Tell us about your loved one.
"Our Ian is a sweet, gentle and loving soul. He was a happy, bouncing baby boy who captured people's hearts with his sweetness, his big brown eyes and his cute crooked smile which lit up his whole face. As a small child, he would race his Smurf Bigwheel down the sidewalk, tearing around corners, which earned him the nickname, ""Screamin' Ian"", given to him by a family friend. He was always a good friend and ready to give a helping hand. He was easy to talk to and girls loved him. Ian was very intelligent, musically talented and artistic. He had a wonderful sense of humor and he laughed easily. Ian was most at home in Nature. His first love was music of all kinds. He played the guitar, trumpet and baritone. As a child, he could simultaneouly play two flutaphones with his nose.
He could be stubborn at times. School often bored him, (except for band) and when caught daydreaming by the teacher, he could always answer the question correctly. Ian was such a natural at music that according to his sister, the band teacher would choose music for the band that would challenge him. He was kind to animals and a couple weeks before he passed, he told me about how he and his friends found a sick Red-tailed Hawk which they fed and took care of until the proper authorities could take it. Now, whenever a Red-tailed Hawk comes unusually close to me, I like to think that it was sent by Ian as his way of saying, ""Hi Mom, I am with you"".
I just want people to know what kind of person Ian was, to see his humanness and that good people sometimes end up with an addiction of some kind, whether the substance is illegal or legal, whether the addiction is to drugs, alcohol, food, sex, or cigarettes. They are not their addictions and they still deserve our unconditional love and compassion.
Between his father's family and mine, Ian has two sisters and five brothers. We all love and miss our ""Nino"" more than words can express."
Tell us about Ian's struggle with addiction
"Ian struggled with a heroin addiction and thought that he could overcome it on his own, mostly because of the cost of treatment. I know how bad he felt about himself. He felt that he was weak and a disappointment to the people who love him. He felt that he was being judged by others, but in reality, he was his own most critical judge. On the last Mother's Day before he passed, Ian wrote a sweet letter to me, telling me that he would make me proud. I already was and will always be proud of him.

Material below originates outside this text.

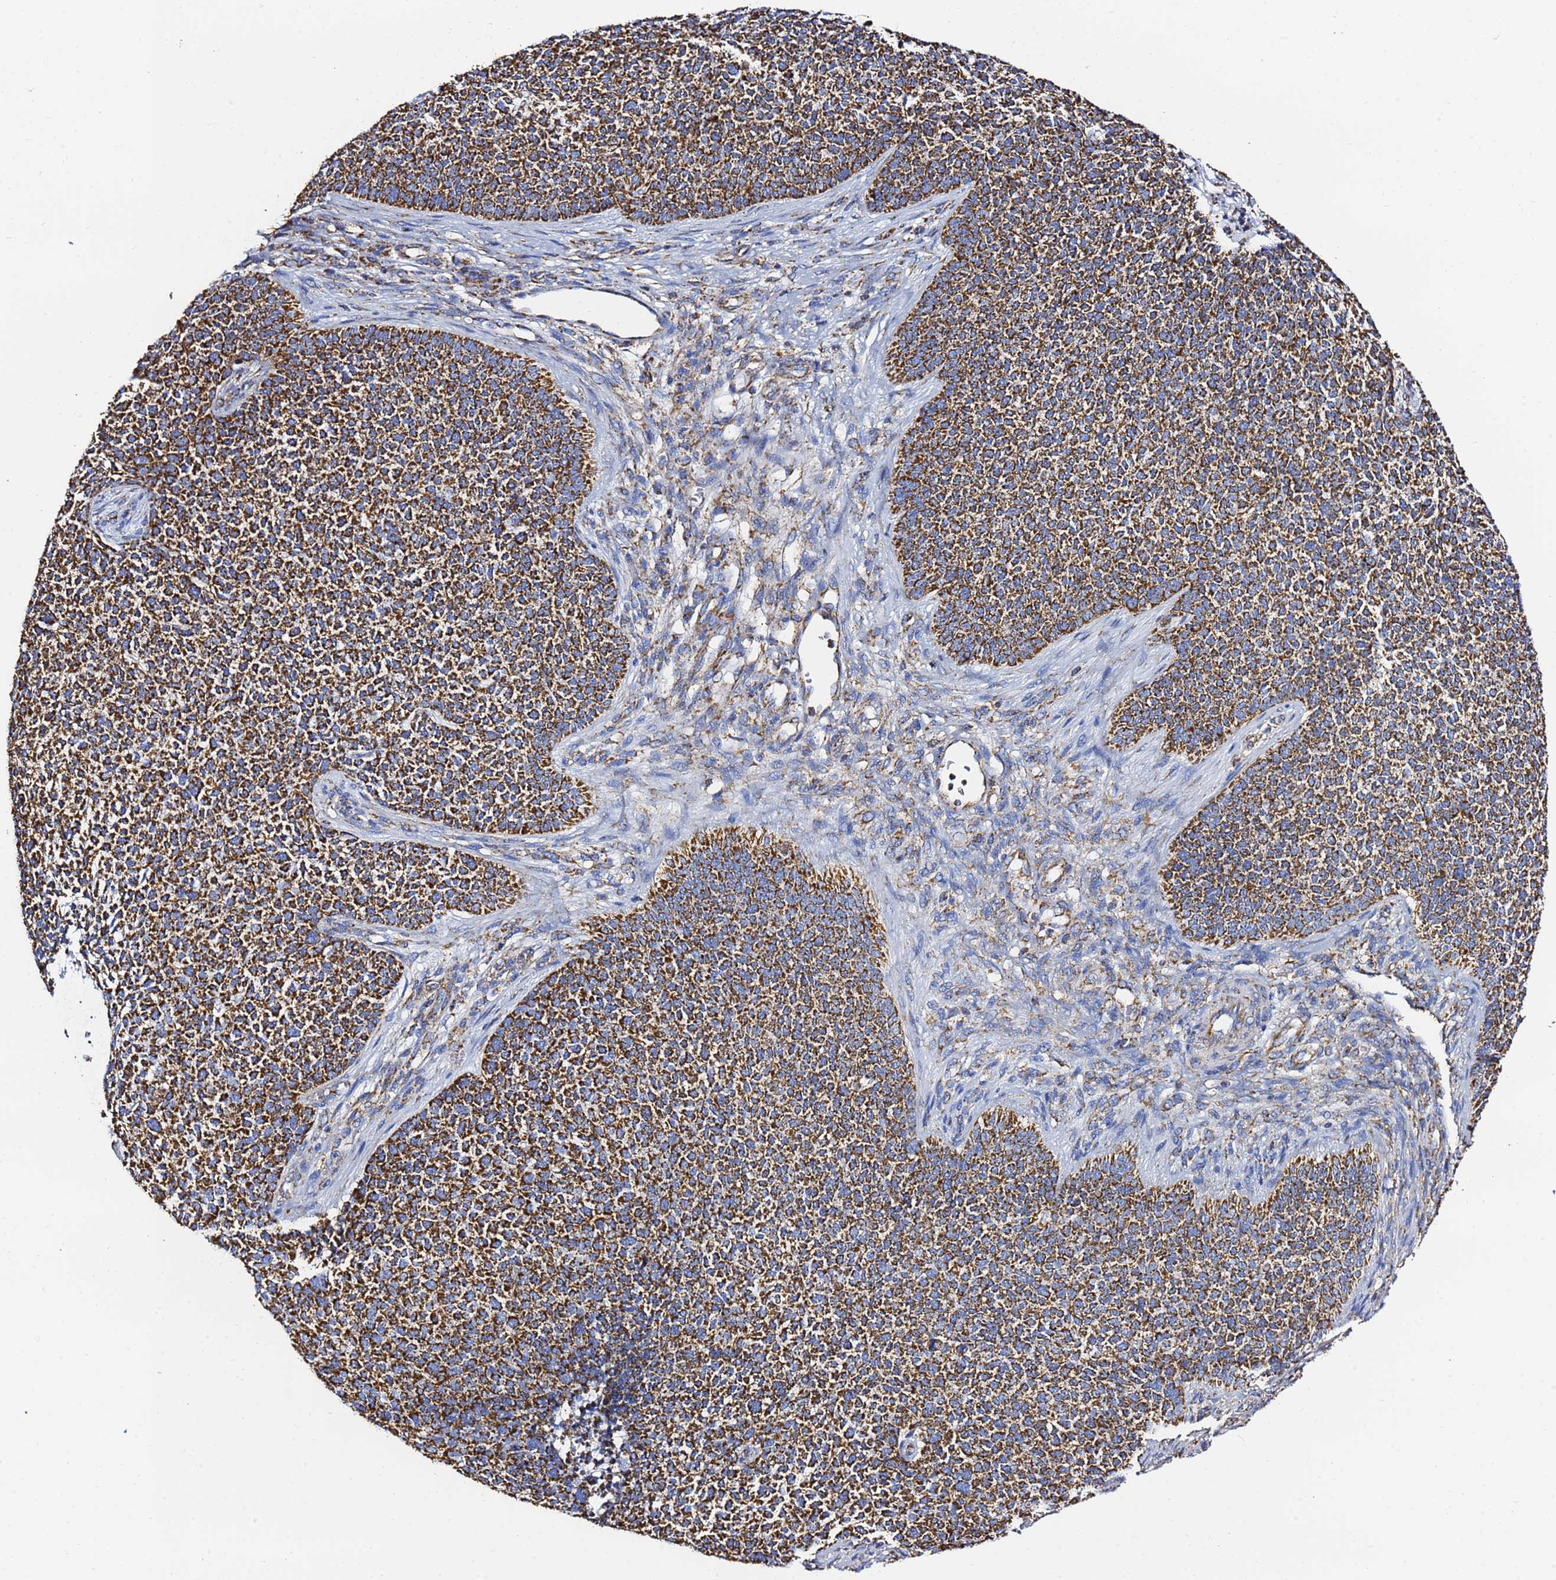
{"staining": {"intensity": "strong", "quantity": ">75%", "location": "cytoplasmic/membranous"}, "tissue": "skin cancer", "cell_type": "Tumor cells", "image_type": "cancer", "snomed": [{"axis": "morphology", "description": "Basal cell carcinoma"}, {"axis": "topography", "description": "Skin"}], "caption": "IHC histopathology image of basal cell carcinoma (skin) stained for a protein (brown), which demonstrates high levels of strong cytoplasmic/membranous staining in about >75% of tumor cells.", "gene": "PHB2", "patient": {"sex": "female", "age": 84}}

When a person has an addiction, it in no way means that they are bad people. From what I had been told, Ian had been able to stay away from the heroin for about three weeks when the dealer came to where he was living. He was not strong enough to resist and ""one last time"", he bought what he thought was heroin. It turned out that the heroin had been substituted with Fentanyl, which caused my son to die from ""positional asphyxia"".
My heart aches for Ian and everyone else who suffers from addiction. I think they always feel alone, even in the company others. How I wish that it was enough to just hold our addicted loved ones and surround them with love and compassion until the addiction has lost it's grip and they love themselves enough to want and allow healing. Someday I hope to be able to help others get the help they need to heal themselves in body and mind."
What made Ian smile?
Almost anything made Ian smile, especially playing his guitar and being with family and friends. He liked cooking and was very good at it. He also loved being in nature. He had spent a couple years in Arizona and dreamed of going back and working for the Forestry Service there.
What do you miss most about Ian?
I miss everything about my son, especially the closeness. I can still see his contagious smile and hear his laughter. I can still hear him call me Mom in his soft spoken voice and see him walking down the street with his long legged stride and rhythm, which made it obvious that, as always, he had a song in his head.